The Guardian reported that US auto safety regulators opened an investigation into Tesla’s Model Y SUV after a fatal car crash when a vehicle hurled into a parked fire truck in California in February.
The driver of the 2014 Tesla Model S was killed, and the passenger sustained critical injuries.
Four firefighters were also injured, and the USD $1.4 million (AUD $2.12m) truck was damaged.
The National Highway Traffic Safety Administration (NHTSA) is looking at how the Autopilot system detects and responds to emergency vehicles parked on the highway.
Around 14 Teslas have crashed while using this system.
In another complaint filed to the agency, one customer said that while he and his family were driving around Route 1 in Woodbridge, New Jersey, the steering wheel suddenly came off in January.
The driver purchased the vehicle five days before, as per The Guardian.
According to the outlet, the man sought a refund; however, Tesla maintained they don’t have a return policy and redirected him to contact the sales and delivery team.
However, this is just the latest scandal for the automotive company, which has battled with the NHTSA over safety concerns in the past few years.

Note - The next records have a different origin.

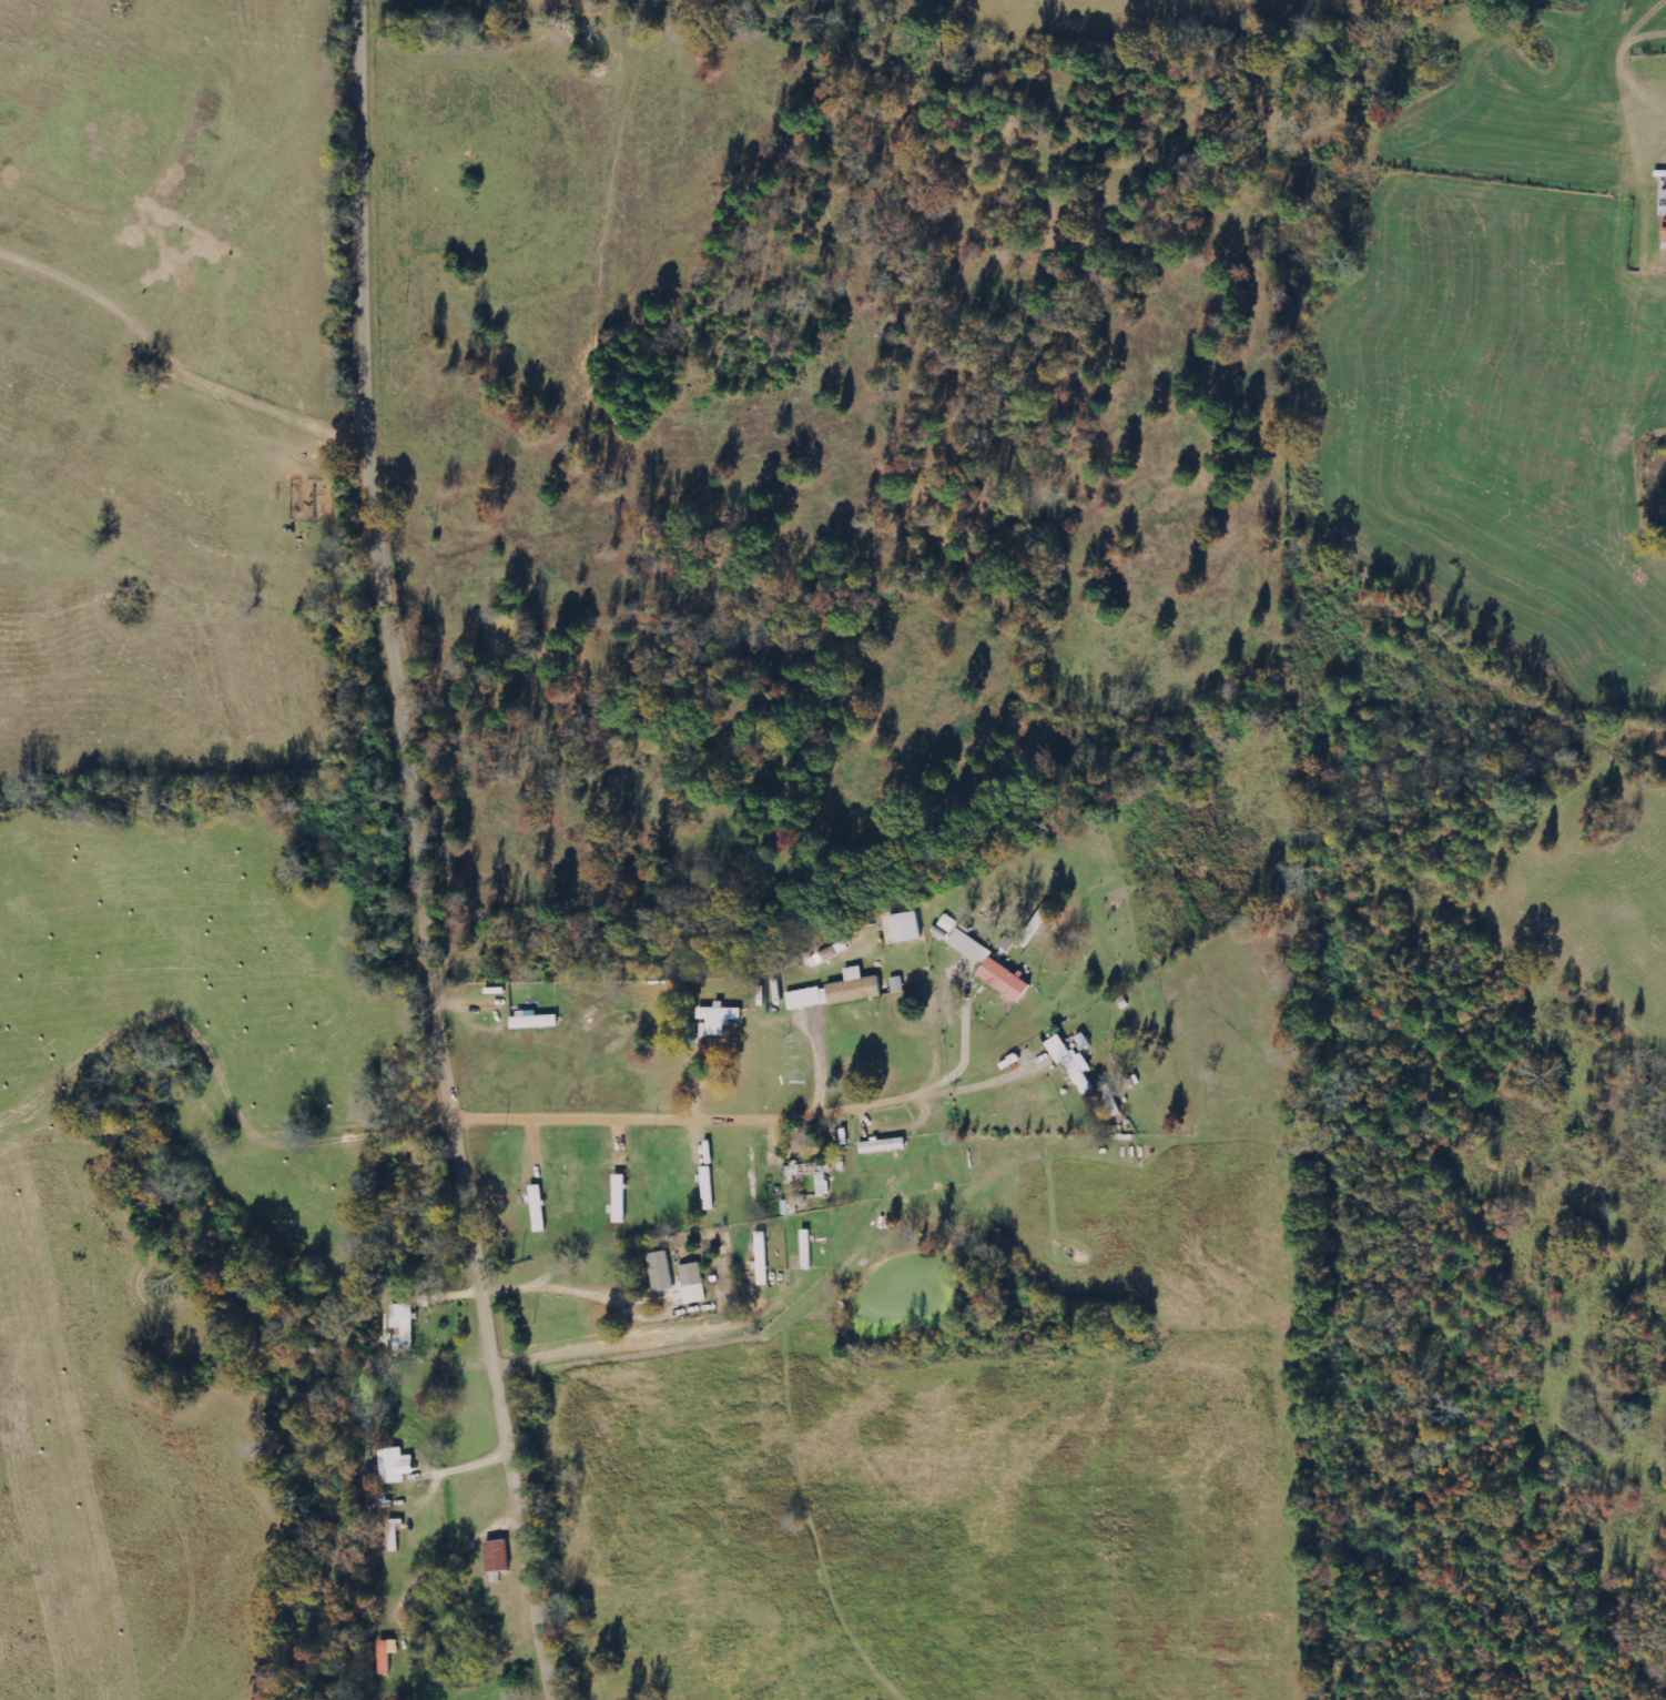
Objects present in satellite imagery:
building: (1665, 232)
road: (425, 853)
building: (949, 923)
building: (906, 927)
building: (968, 945)
building: (834, 951)
building: (1004, 980)
building: (837, 991)
building: (722, 1013)
building: (1072, 1063)
road: (731, 1117)
building: (883, 1146)
road: (407, 1205)
building: (807, 1250)
building: (661, 1271)
building: (694, 1284)
building: (404, 1327)
building: (396, 1466)
building: (498, 1557)
building: (386, 1658)

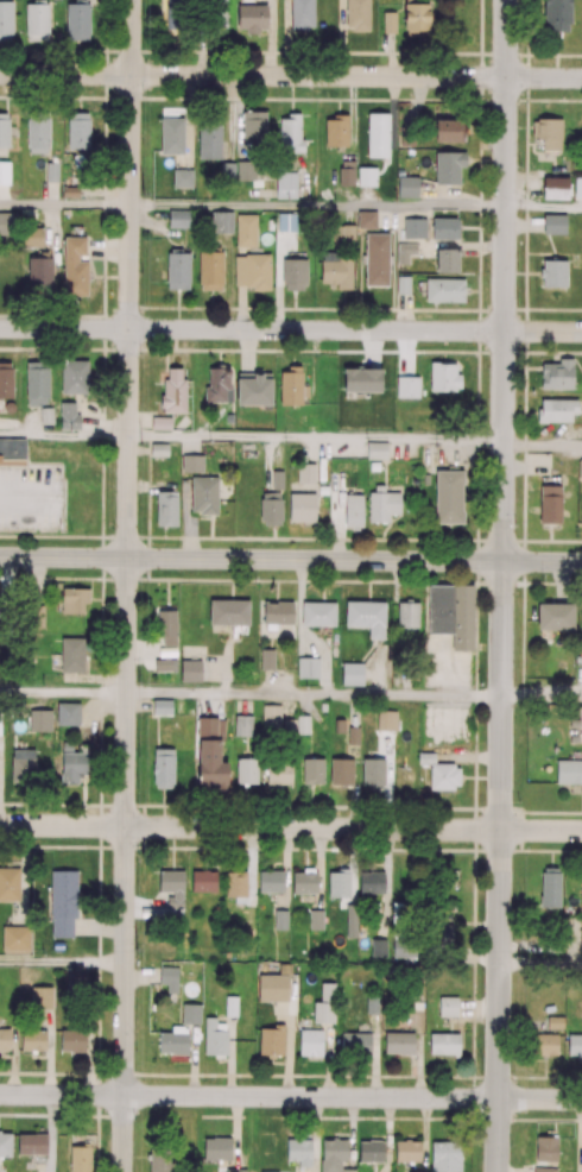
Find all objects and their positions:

Last month, safety regulators pressured Tesla to recall all 363,000 US vehicles with its so-called ‘Full Self Driving’ driver assist software due to malfunctioning on highways and not always following the speed limit.
NHTSA states this is the most severe action against the electric vehicle manufacturer.
"The FSD Beta system may allow the vehicle to act unsafe around intersections, such as traveling straight through an intersection while in a turn-only lane, entering a stop sign-controlled intersection without coming to a complete stop, or proceeding into an intersection during a steady yellow traffic signal without due caution," the agency said, as per ABC News.
However, Musk was quick to defend the company.
Definitely. The word “recall” for an over-the-air software update is anachronistic and just flat wrong!— Elon Musk (@elonmusk) February 16, 2023
He wrote: “Definitely. The word ‘recall’ for an over-the-air software update is anachronistic and just flat wrong!"
It comes after the CEO issued a recall for over 300,000 vehicles in the US due to a ‘software glitch causing the taillights on some cars to illuminate improperly’ in November, as per Reuters.
Earlier that month, the company also recalled 29,348 Model X vehicles for faulty airbags.
According to the recall notice, the company discovered the airbags caused ‘unintended configuration during certain low-speed collision events.’